La catégorie d'"indésirable" et la politique d'internement des étrangers et étrangères en zone libre, 1938-1942. Le cas de Marseille.
Résumé
This chapter analyzes the bureaucratic and police continuities between the tightening of measures against foreigners in 1938, the management aimed at neutralizing "enemy nationals" during the 1939-1940 war, and the implementation of state anti-Semitism between 1940 and 1942. In the end, the Laval-Bousquet policy of the summer of 1942 was as much the consequence of Nazi pressure as the result of a "conjunction of interests" between German and French policies. The "rush", on the French side, of administrative policies targeting "undesirable foreigners, many of whom were Jewish refugees", and "aiming to find ever more effective solutions to make them leave the country" largely explains why "the implementation of the 'Final Solution' by the Nazi regime was seen by the French authorities as an opportunity to get rid of foreign Jews". The focus on this objective explains the blindness of certain Vichy authorities as to the obviously criminal consequences of the deliveries of Jews in 1942 - the very anti-Semitic intendant of the Marseilles police, Maurice de Rodellec du Porzic, thus seems incapable of discerning what separates the emigration of "undesirable" foreigners to the Americas in 1940 from the deportation of Jewish refugees in the concentration system.

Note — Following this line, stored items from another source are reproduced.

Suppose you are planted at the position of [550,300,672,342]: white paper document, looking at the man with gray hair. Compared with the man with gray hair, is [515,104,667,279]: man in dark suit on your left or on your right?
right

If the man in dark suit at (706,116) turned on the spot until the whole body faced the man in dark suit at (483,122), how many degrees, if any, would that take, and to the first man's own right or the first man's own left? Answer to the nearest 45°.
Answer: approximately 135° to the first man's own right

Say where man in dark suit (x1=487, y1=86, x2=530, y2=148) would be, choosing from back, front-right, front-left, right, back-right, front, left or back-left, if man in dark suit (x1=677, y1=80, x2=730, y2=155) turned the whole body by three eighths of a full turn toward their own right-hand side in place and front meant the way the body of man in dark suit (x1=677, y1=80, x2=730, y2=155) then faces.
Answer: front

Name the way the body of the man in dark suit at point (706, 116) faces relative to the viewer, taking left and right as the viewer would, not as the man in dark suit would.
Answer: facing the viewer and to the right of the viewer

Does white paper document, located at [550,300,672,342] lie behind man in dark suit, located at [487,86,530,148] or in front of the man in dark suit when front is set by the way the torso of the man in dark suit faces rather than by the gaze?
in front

Ce chapitre analyse les continuités bureaucratiques et policières entre le durcissement des mesures contre les étrangers en 1938, la gestion destinée à neutraliser les « ressortissants ennemis » pendant la guerre de 1939-1940 puis la mise en œuvre de l’antisémitisme d’État entre 1940 et 1942. Au bout du compte, la politique Laval-Bousquet de l’été 1942 est autant la conséquence de la pression nazie que le résultat d’une « conjonction d’intérêts » entre les politiques allemande et française. L’« emballement », côté français, de politiques administratives ciblant depuis une dizaine d’années les « étrangers indésirables, pour beaucoup des réfugiés juifs », et « visant à trouver des solutions toujours plus efficaces pour leur faire quitter le territoire » explique largement la raison pour laquelle « la mise en place de la “solution finale” par le régime nazi a été vue par les autorités françaises comme une opportunité de se débarrasser des Juifs étrangers ». La focalisation sur cet objectif explique l’aveuglement de certaines autorités de Vichy quant aux conséquences manifestement criminelles des livraisons de Juifs en 1942 – le très antisémite intendant de police de Marseille, Maurice de Rodellec du Porzic, semble ainsi incapable de discerner ce qui sépare l’émigration des étrangers « indésirables » vers les Amériques en 1940 de la déportation de réfugiés juifs dans le système concentrationaire.